Officials from the CDC and USDA will likely arrive in Mexico soon to help investigate the deadly new influenza virus that managed to jump from pigs to people in a previously unseen mutated form that can readily spread among humans.
One of the first things they will want to look at are the hundreds of industrial-scale hog facilities that have sprung up around Mexico in recent years, and the thousands of people employed inside the crowded, pathogen-filled confinement buildings and processing plants.
Industry calls these massive compounds "confined animal feeding operations," or CAFOs (KAY-fohs), though most people know them simply as "factory farms." You have seen them before while flying: Long white buildings lined up in tightly packed rows of three, four or more. Within each confinement, thousands of pigs are restricted to indoor pens and grain-fed for market, while breeding sows are kept in small metal crates where they spend most of their lives pregnant or nursing piglets.
In the last several years, U.S. hog conglomerates have opened giant swine CAFOs south of the border, including dozens around Mexico City in the neighboring states of Mexico and Puebla. Smithfield Foods also reportedly operates a huge swine facility in the State of Veracruz. Many of these CAFOs raise tens of thousands of pigs at a time. Cheaper labor costs and a desire to enter the Latin American market are drawing more industrialized agriculture to Mexico all the time, wiping out smaller, traditional farms, which now account for only a small portion of swine production in Mexico.
"Classic" swine flu virus (not the novel, mutated form in the news) is considered endemic in southern Mexico, while the region around the capital is classified as an "eradication area" - meaning the disease is present, and efforts are underway to control it. For some reason, vaccination of pigs against swine flu is prohibited in this area, and growers rely instead on depopulation and restriction of animal movement when outbreaks occur.
U.S. and Mexican epidemiologists and veterinarians will surely want to take swine samples from Mexican CAFOs and examine them for the newly discovered influenza strain (No one knows exactly how long it has been in circulation). And though it is too early to know if this new virus mutated and incubated on Mexican hog CAFOs, the industrialized facilities unquestionably belong on the list of suspects.
Pigs are nature's notorious "mixing bowls" for inter-species infections, and many swine flu viruses have long contained human influenza genetic components. Then, in the late 1990's - when industrialized swine production really took off in North America - scientists were alarmed to find that avian influenza genetic material was also mixed into the continent's viral soup (see below). Fortunately, it was not the dreaded and lethal H5N1 strain, which most people know of as "bird flu."
So where did this new, virulent and highly infectious influenza emerge from? According to Mexico's Health Minister, Jose Angel Cordova, the virus "mutated from pigs, and then at some point was transmitted to humans." It sure sounds like something happened on some farm, somewhere.
For years, leading scientists around the world have worried that large-scale, indoor swine "factories" would become breeding grounds for new pathogens that could more easily infect humans and then spread out rapidly in the general population - threatening to become a global pandemic.

= ENTRIES SHOWN =
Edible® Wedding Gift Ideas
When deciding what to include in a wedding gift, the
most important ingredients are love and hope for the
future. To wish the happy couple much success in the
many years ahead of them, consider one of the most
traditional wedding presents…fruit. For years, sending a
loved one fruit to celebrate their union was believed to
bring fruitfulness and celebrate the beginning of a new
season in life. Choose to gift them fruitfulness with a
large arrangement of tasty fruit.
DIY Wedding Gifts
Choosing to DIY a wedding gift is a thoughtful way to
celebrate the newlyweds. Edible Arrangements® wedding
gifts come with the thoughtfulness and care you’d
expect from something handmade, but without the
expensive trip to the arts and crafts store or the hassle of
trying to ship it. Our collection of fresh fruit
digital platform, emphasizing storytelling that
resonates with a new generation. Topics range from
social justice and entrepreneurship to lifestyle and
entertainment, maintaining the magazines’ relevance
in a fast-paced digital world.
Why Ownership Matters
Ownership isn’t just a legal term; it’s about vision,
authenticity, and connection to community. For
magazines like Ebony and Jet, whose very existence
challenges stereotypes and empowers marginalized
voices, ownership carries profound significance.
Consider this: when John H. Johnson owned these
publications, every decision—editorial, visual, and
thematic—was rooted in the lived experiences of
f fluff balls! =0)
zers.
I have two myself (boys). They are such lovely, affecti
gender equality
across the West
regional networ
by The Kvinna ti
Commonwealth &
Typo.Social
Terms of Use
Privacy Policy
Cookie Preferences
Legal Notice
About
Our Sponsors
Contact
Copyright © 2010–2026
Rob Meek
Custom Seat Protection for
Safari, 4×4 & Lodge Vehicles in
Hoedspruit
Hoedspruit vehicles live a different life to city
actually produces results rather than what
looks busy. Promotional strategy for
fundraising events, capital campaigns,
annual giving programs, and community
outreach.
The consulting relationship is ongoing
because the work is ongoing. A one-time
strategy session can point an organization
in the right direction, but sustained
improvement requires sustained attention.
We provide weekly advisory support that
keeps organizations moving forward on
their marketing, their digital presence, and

= TO DO =
1. For each statement below, say whether it agrees with the swine flu passage. Answer yes or no, and quote the deciding words of the passage exactly.
(a) Vaccinating pigs against swine flu is prohibited in the region around Mexico City.
(b) The avian influenza genetic material found in the late 1990s was the H5N1 strain.
(c) Smaller, traditional farms account for most swine production in Mexico.
2. Extend the swine flu passage by writing what follows its final sentence.
The lines have no connection to the swine flu passage.

= RESULTS FOR EACH TASK =
1.
(a) Yes: "For some reason, vaccination of pigs against swine flu is prohibited in this area"
(b) No: "Fortunately, it was not the dreaded and lethal H5N1 strain"
(c) No: "which now account for only a small portion of swine production in Mexico"

2.
We know that hog workers in Europe and North America are far more likely than others to be infected with potentially lethal pathogens such as MRSA (Methicillin-resistant Staphylococcus aureus), drug-resistant E. coli and Salmonella, and of course, swine influenza. Many scientists also believe that people who work inside CAFOs are more at risk of contracting and spreading these and other "zoonotic" diseases than those working in smaller-scale operations, with outdoor pens or pasture and far lower animal density.
But until now, hog workers with swine flu have rarely gone on to infect other people, save for close family members. And that is why this new strain of swine influenza virus is so vexing - and alarming. It seems to spread quite easily through casual human contact.
This new strain making headlines and killing people contains genetic components of human flu virus, avian flu virus and - for the first time ever - two types of swine flu virus: American and Eurasian. "Such a combination of components (genes) was not found so far, neither among humans nor among pigs (as far as we know)," CDC spokesman Tom Skinner said in an email.
Nobody yet knows whether the mysterious mixing of two continents' swine flu genes is what made this outbreak so deadly, and so infectious among people, but you can bet that the world's best labs are already on the case. Another possibility is that a new and more aggressive strain of avian influenza got into the new mix as well.
How could this happen? There are several plausible explanations.
A New Avian Component?
Avian influenza viral components can easily mix with swine flu virus to create new bugs - and this can happen on both traditional hog farms and inside CAFOs, scientists say. Last year, the Pew Commission on Industrial Farm Animal Production issued a lengthy report on factory farming that included research on emerging forms of avian-swine-human influenza viruses. The molecular forensics of rapidly mutating animal pathogens makes epidemiological investigations all the more challenging, it said. "Populations exposed to infectious agents arising in CAFOs are even more difficult to define as some agents - such as a novel avian influenza virus - may be highly transmissible in or well beyond a community setting," the Pew report stated.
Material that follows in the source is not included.